> [Selected text]:
The ways in which melodrama and history function in La historia oficial have made the film particularly difficult for me to teach in the context of both language and film classes. Even though students seemingly got more out of our discussions after in-depth readings about the historical situation and an introduction to theoretical texts problematizing the meaning(s) of melodrama, something still fell short. In a certain sense, these separate but connected aspects of La historia oficial are illustrative of the difficulties of teaching any kind of industrial representation of a historical tragedy like the Guerra Sucia. Even though every text provides its own challenges in the classroom, teaching a film like El secreto de sus ojos, which may have already replaced La historia oficial in course syllabi in the U.S. and beyond, shares some of the same central concerns: How do we approach a history that is not our own through film? Why do we accept or reject modes like melodrama? And what are the implications of both?

> [Aim of the task]: For each statement, say yes or no depending on whether it agrees with the passage on teaching La historia oficial, and quote the deciding words of the passage. (a) The film proved difficult to teach in both language and film classes. (b) After in-depth readings on the historical situation, the class discussions fully met the author's goals. (c) El secreto de sus ojos has definitely replaced La historia oficial in course syllabi in the U.S.

> [Data extract]:
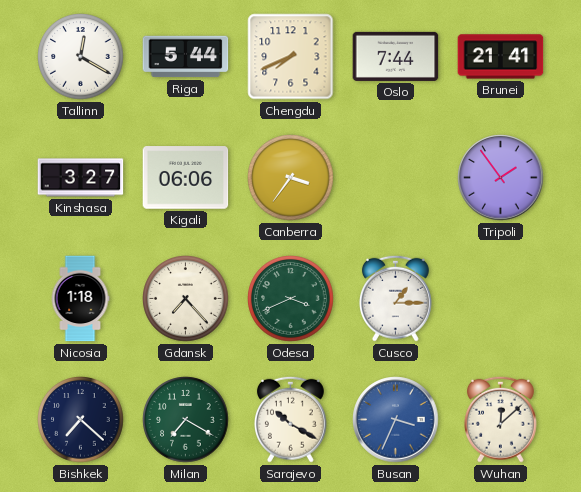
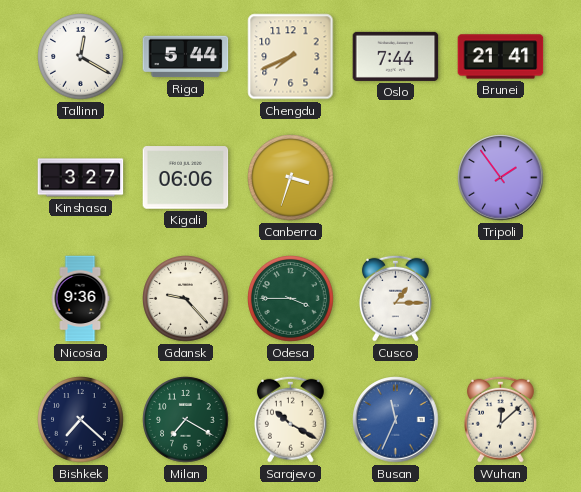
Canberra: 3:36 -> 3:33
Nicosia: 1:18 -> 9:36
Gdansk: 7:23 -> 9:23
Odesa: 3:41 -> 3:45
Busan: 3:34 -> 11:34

> [Solution to this problem]:
(a) Yes: "particularly difficult for me to teach in the context of both language and film classes"
(b) No: "something still fell short"
(c) No: "which may have already replaced La historia oficial in course syllabi in the U.S. and beyond"